**EXERCISE**
Can you transcribe, word for word, the lines from the one containing "Regarding adjustments to the Committee's" through the one containing "year and to 3.8% for the end of 2025.", including both of those lines?
***
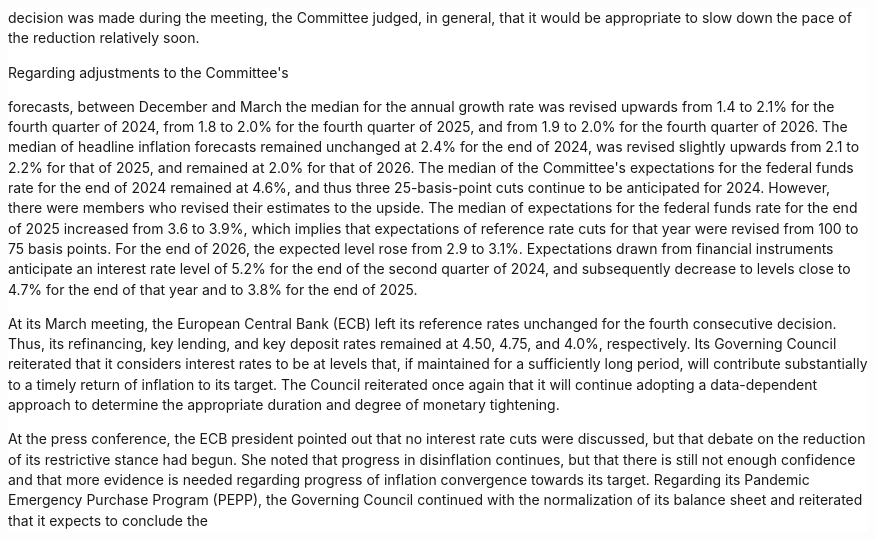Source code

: 
decision was made during the meeting, the
Committee judged, in general, that it would be
appropriate to slow down the pace of the reduction
relatively soon.

Regarding adjustments to the Committee's

forecasts, between December and March the
median for the annual growth rate was revised
upwards from 1.4 to 2.1% for the fourth quarter of
2024, from 1.8 to 2.0% for the fourth quarter of 2025,
and from 1.9 to 2.0% for the fourth quarter of 2026.
The median of headline inflation forecasts remained
unchanged at 2.4% for the end of 2024, was revised
slightly upwards from 2.1 to 2.2% for that of 2025,
and remained at 2.0% for that of 2026. The median
of the Committee's expectations for the federal funds
rate for the end of 2024 remained at 4.6%, and thus
three 25-basis-point cuts continue to be anticipated
for 2024. However, there were members who revised
their estimates to the upside. The median of
expectations for the federal funds rate for the end of
2025 increased from 3.6 to 3.9%, which implies that
expectations of reference rate cuts for that year were
revised from 100 to 75 basis points. For the end of
2026, the expected level rose from 2.9 to 3.1%.
Expectations drawn from financial instruments
anticipate an interest rate level of 5.2% for the end of
the second quarter of 2024, and subsequently
decrease to levels close to 4.7% for the end of that
year and to 3.8% for the end of 2025.

At its March meeting, the European Central Bank
(ECB) left its reference rates unchanged for the
fourth consecutive decision. Thus, its refinancing,
key lending, and key deposit rates remained at 4.50,
4.75, and 4.0%, respectively. Its Governing Council
reiterated that it considers interest rates to be at
levels that, if maintained for a sufficiently long period,
will contribute substantially to a timely return of
inflation to its target. The Council reiterated once
again that it will continue adopting a data-dependent
approach to determine the appropriate duration and
degree of monetary tightening.

At the press conference, the ECB president pointed
out that no interest rate cuts were discussed, but that
debate on the reduction of its restrictive stance had
begun. She noted that progress in disinflation
continues, but that there is still not enough
confidence and that more evidence is needed
regarding progress of inflation convergence towards
its target. Regarding its Pandemic Emergency
Purchase Program (PEPP), the Governing Council
continued with the normalization of its balance sheet
and reiterated that it expects to conclude the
***
**TASK RESPONSE**
Regarding adjustments to the Committee's

forecasts, between December and March the
median for the annual growth rate was revised
upwards from 1.4 to 2.1% for the fourth quarter of
2024, from 1.8 to 2.0% for the fourth quarter of 2025,
and from 1.9 to 2.0% for the fourth quarter of 2026.
The median of headline inflation forecasts remained
unchanged at 2.4% for the end of 2024, was revised
slightly upwards from 2.1 to 2.2% for that of 2025,
and remained at 2.0% for that of 2026. The median
of the Committee's expectations for the federal funds
rate for the end of 2024 remained at 4.6%, and thus
three 25-basis-point cuts continue to be anticipated
for 2024. However, there were members who revised
their estimates to the upside. The median of
expectations for the federal funds rate for the end of
2025 increased from 3.6 to 3.9%, which implies that
expectations of reference rate cuts for that year were
revised from 100 to 75 basis points. For the end of
2026, the expected level rose from 2.9 to 3.1%.
Expectations drawn from financial instruments
anticipate an interest rate level of 5.2% for the end of
the second quarter of 2024, and subsequently
decrease to levels close to 4.7% for the end of that
year and to 3.8% for the end of 2025.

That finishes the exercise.